In this discussion, Dennett pulls a bit of a fast one: he drops into the modal logic jargon common to philosophers these days, and calls these similar worlds "possible worlds". Actually, if determinism is true, no world other than the one that happened was really possible, and only a professional philosopher or an artificial intelligence maven would be prone to fall for the equivocation. But his point carries despite the legerdemain. His gloss on "possible" is a *possible* meaning for possible, and it does afford the benefits he claims for it. Sure, the old metaphysical quarrel is left unresolved. But Dennett's point is that what really matters to most participants in free will debates is not the metaphysics of it, but the social and ethical fallout.

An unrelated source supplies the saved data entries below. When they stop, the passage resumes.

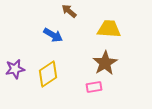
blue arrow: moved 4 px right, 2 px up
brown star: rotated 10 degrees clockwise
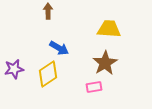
brown arrow: moved 21 px left; rotated 49 degrees clockwise
blue arrow: moved 6 px right, 13 px down
purple star: moved 1 px left
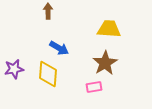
yellow diamond: rotated 52 degrees counterclockwise
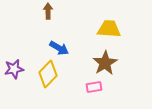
yellow diamond: rotated 40 degrees clockwise
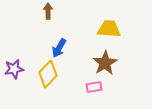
blue arrow: rotated 90 degrees clockwise
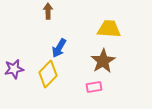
brown star: moved 2 px left, 2 px up
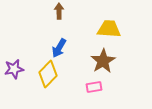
brown arrow: moved 11 px right
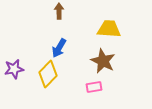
brown star: rotated 15 degrees counterclockwise
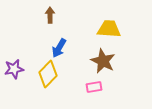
brown arrow: moved 9 px left, 4 px down
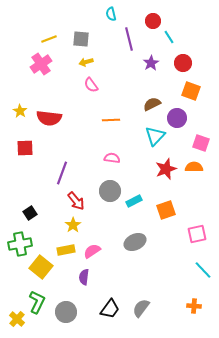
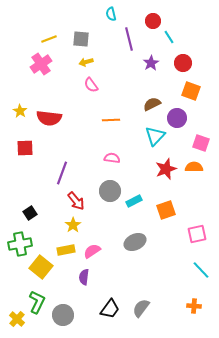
cyan line at (203, 270): moved 2 px left
gray circle at (66, 312): moved 3 px left, 3 px down
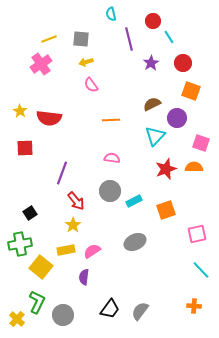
gray semicircle at (141, 308): moved 1 px left, 3 px down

Along the way there are stimulating and illuminating discussions of the phenomenon of temptation (it arises because mammals like ourselves discount future gains on a hyperbolic rather than an exponential curve), and of the ways in which freedom expanded over the course of evolution, right up to the emergence of "free will" - i.e., of self conscious deliberation over reasons for actions, in a way that allows for the sense of "could have done otherwise."

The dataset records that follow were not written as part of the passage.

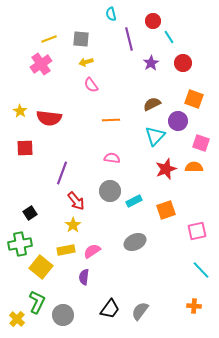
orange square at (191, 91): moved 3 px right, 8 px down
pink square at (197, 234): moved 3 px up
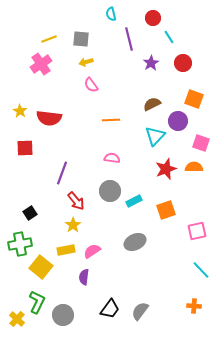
red circle at (153, 21): moved 3 px up
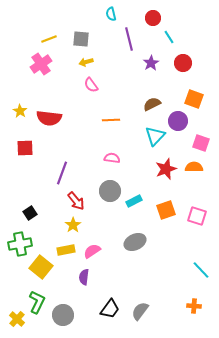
pink square at (197, 231): moved 15 px up; rotated 30 degrees clockwise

Even opponents (like myself) of materialistic monism will find a lot to take away from Dennett's analysis, because only parts of chapter 8 actually rely on that odious doctrine. The kind of "free will" he describes winds up being the same, and equally useful to have, regardless of whether the underlying cosmology is monist or dualist, determinist or libertarian. And the same goes for his dissection of temptation and of character development. In the best Jamesian (and likewise the best Wittgensteinian) tradition, he manages to be philosophically pertinent while bypassing metaphysics altogether.

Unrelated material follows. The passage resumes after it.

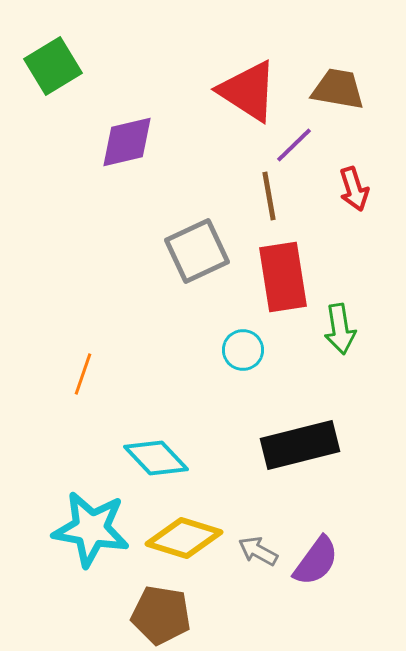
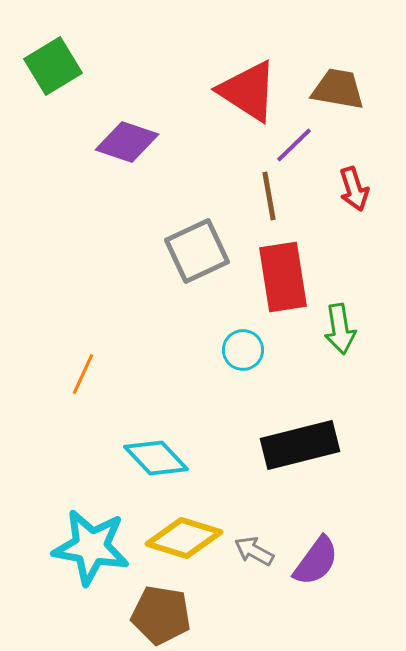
purple diamond: rotated 32 degrees clockwise
orange line: rotated 6 degrees clockwise
cyan star: moved 18 px down
gray arrow: moved 4 px left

He makes a good case that his limited modified hang-out version of free will is practically indistinguishable from the traditional kind. He concludes that the traditional kind is therefore not worth fretting over. For a secular thinker like himself, that's probably so. But some of his readers will not be secular thinkers. It's worth noting that those readers will have a valid reason to care about the difference.
After all, the free will debate in Western philosophy really began with Augustine, who had a non-secular motive: human beings have to have free will in order to absolve God from the moral evils humans commit. And though Austin couldn't distinguish between the world in which he failed to make his putt, and the nearby worlds in which he would have, they would be distinguishable to God - whereupon all of the "could have done otherwises" would shrink back to a deterministic dot.